# [THE RECORDS]
____
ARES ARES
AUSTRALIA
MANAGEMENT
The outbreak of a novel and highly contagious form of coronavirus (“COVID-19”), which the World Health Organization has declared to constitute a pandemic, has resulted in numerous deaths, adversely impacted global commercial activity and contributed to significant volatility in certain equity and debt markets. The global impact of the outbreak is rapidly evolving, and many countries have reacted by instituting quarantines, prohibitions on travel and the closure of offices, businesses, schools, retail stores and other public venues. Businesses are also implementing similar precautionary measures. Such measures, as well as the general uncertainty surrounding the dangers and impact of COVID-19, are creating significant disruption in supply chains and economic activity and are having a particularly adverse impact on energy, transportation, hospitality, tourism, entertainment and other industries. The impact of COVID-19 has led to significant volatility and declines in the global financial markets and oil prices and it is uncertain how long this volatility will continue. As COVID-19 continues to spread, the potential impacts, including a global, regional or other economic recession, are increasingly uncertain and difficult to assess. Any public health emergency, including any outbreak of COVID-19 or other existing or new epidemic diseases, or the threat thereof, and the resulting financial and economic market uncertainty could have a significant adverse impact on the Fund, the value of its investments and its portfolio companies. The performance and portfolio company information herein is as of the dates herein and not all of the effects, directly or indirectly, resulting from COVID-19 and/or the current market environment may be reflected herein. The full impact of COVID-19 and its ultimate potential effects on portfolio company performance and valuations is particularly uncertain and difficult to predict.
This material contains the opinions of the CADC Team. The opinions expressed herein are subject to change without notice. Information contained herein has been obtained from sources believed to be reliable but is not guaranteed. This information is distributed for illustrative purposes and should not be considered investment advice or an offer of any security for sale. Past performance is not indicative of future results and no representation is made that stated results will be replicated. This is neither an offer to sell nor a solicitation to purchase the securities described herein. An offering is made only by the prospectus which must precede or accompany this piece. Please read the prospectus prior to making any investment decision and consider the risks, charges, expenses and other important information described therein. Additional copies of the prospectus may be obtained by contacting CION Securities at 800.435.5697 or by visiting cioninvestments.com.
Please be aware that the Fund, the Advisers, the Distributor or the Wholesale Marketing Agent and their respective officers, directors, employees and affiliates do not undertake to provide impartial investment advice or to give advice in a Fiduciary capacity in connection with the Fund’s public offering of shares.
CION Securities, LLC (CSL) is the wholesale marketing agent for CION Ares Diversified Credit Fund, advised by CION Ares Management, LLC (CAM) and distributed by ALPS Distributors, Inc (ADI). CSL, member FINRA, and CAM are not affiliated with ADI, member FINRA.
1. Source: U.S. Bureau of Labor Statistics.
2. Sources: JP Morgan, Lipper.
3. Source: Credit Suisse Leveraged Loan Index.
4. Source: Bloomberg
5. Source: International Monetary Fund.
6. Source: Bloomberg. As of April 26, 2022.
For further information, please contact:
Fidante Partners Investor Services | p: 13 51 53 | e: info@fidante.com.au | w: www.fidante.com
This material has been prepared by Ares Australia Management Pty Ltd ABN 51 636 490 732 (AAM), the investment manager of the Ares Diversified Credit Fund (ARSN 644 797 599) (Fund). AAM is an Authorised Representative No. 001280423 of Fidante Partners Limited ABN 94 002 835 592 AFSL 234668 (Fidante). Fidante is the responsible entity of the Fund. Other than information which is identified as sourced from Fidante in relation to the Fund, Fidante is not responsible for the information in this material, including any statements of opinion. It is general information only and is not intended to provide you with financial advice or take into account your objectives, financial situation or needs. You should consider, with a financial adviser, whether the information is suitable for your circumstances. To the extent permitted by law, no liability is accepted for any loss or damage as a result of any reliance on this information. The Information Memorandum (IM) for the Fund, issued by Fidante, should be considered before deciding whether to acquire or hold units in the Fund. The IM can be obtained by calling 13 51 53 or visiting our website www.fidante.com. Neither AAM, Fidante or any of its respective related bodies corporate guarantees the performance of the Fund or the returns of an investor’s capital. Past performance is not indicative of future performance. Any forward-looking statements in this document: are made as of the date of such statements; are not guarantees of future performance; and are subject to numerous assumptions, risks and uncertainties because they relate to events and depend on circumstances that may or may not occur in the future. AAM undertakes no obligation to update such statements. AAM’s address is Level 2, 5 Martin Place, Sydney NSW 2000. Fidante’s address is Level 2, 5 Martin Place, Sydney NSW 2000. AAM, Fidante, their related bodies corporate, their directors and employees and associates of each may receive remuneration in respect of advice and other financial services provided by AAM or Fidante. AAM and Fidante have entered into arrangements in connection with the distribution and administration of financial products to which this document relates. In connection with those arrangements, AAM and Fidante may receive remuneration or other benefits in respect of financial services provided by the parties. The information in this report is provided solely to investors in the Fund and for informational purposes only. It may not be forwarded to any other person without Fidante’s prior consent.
____
# [WORK TO BE COMPLETED]
A faithful, word-for-word copy of the data is the expected answer.

# [YOUR RESPONSE]
ARES ARES
AUSTRALIA
MANAGEMENT
The outbreak of a novel and highly contagious form of coronavirus (“COVID-19”), which the World Health Organization has declared to constitute a pandemic, has resulted in numerous deaths, adversely impacted global commercial activity and contributed to significant volatility in certain equity and debt markets. The global impact of the outbreak is rapidly evolving, and many countries have reacted by instituting quarantines, prohibitions on travel and the closure of offices, businesses, schools, retail stores and other public venues. Businesses are also implementing similar precautionary measures. Such measures, as well as the general uncertainty surrounding the dangers and impact of COVID-19, are creating significant disruption in supply chains and economic activity and are having a particularly adverse impact on energy, transportation, hospitality, tourism, entertainment and other industries. The impact of COVID-19 has led to significant volatility and declines in the global financial markets and oil prices and it is uncertain how long this volatility will continue. As COVID-19 continues to spread, the potential impacts, including a global, regional or other economic recession, are increasingly uncertain and difficult to assess. Any public health emergency, including any outbreak of COVID-19 or other existing or new epidemic diseases, or the threat thereof, and the resulting financial and economic market uncertainty could have a significant adverse impact on the Fund, the value of its investments and its portfolio companies. The performance and portfolio company information herein is as of the dates herein and not all of the effects, directly or indirectly, resulting from COVID-19 and/or the current market environment may be reflected herein. The full impact of COVID-19 and its ultimate potential effects on portfolio company performance and valuations is particularly uncertain and difficult to predict.
This material contains the opinions of the CADC Team. The opinions expressed herein are subject to change without notice. Information contained herein has been obtained from sources believed to be reliable but is not guaranteed. This information is distributed for illustrative purposes and should not be considered investment advice or an offer of any security for sale. Past performance is not indicative of future results and no representation is made that stated results will be replicated. This is neither an offer to sell nor a solicitation to purchase the securities described herein. An offering is made only by the prospectus which must precede or accompany this piece. Please read the prospectus prior to making any investment decision and consider the risks, charges, expenses and other important information described therein. Additional copies of the prospectus may be obtained by contacting CION Securities at 800.435.5697 or by visiting cioninvestments.com.
Please be aware that the Fund, the Advisers, the Distributor or the Wholesale Marketing Agent and their respective officers, directors, employees and affiliates do not undertake to provide impartial investment advice or to give advice in a Fiduciary capacity in connection with the Fund’s public offering of shares.
CION Securities, LLC (CSL) is the wholesale marketing agent for CION Ares Diversified Credit Fund, advised by CION Ares Management, LLC (CAM) and distributed by ALPS Distributors, Inc (ADI). CSL, member FINRA, and CAM are not affiliated with ADI, member FINRA.
1. Source: U.S. Bureau of Labor Statistics.
2. Sources: JP Morgan, Lipper.
3. Source: Credit Suisse Leveraged Loan Index.
4. Source: Bloomberg
5. Source: International Monetary Fund.
6. Source: Bloomberg. As of April 26, 2022.
For further information, please contact:
Fidante Partners Investor Services | p: 13 51 53 | e: info@fidante.com.au | w: www.fidante.com
This material has been prepared by Ares Australia Management Pty Ltd ABN 51 636 490 732 (AAM), the investment manager of the Ares Diversified Credit Fund (ARSN 644 797 599) (Fund). AAM is an Authorised Representative No. 001280423 of Fidante Partners Limited ABN 94 002 835 592 AFSL 234668 (Fidante). Fidante is the responsible entity of the Fund. Other than information which is identified as sourced from Fidante in relation to the Fund, Fidante is not responsible for the information in this material, including any statements of opinion. It is general information only and is not intended to provide you with financial advice or take into account your objectives, financial situation or needs. You should consider, with a financial adviser, whether the information is suitable for your circumstances. To the extent permitted by law, no liability is accepted for any loss or damage as a result of any reliance on this information. The Information Memorandum (IM) for the Fund, issued by Fidante, should be considered before deciding whether to acquire or hold units in the Fund. The IM can be obtained by calling 13 51 53 or visiting our website www.fidante.com. Neither AAM, Fidante or any of its respective related bodies corporate guarantees the performance of the Fund or the returns of an investor’s capital. Past performance is not indicative of future performance. Any forward-looking statements in this document: are made as of the date of such statements; are not guarantees of future performance; and are subject to numerous assumptions, risks and uncertainties because they relate to events and depend on circumstances that may or may not occur in the future. AAM undertakes no obligation to update such statements. AAM’s address is Level 2, 5 Martin Place, Sydney NSW 2000. Fidante’s address is Level 2, 5 Martin Place, Sydney NSW 2000. AAM, Fidante, their related bodies corporate, their directors and employees and associates of each may receive remuneration in respect of advice and other financial services provided by AAM or Fidante. AAM and Fidante have entered into arrangements in connection with the distribution and administration of financial products to which this document relates. In connection with those arrangements, AAM and Fidante may receive remuneration or other benefits in respect of financial services provided by the parties. The information in this report is provided solely to investors in the Fund and for informational purposes only. It may not be forwarded to any other person without Fidante’s prior consent.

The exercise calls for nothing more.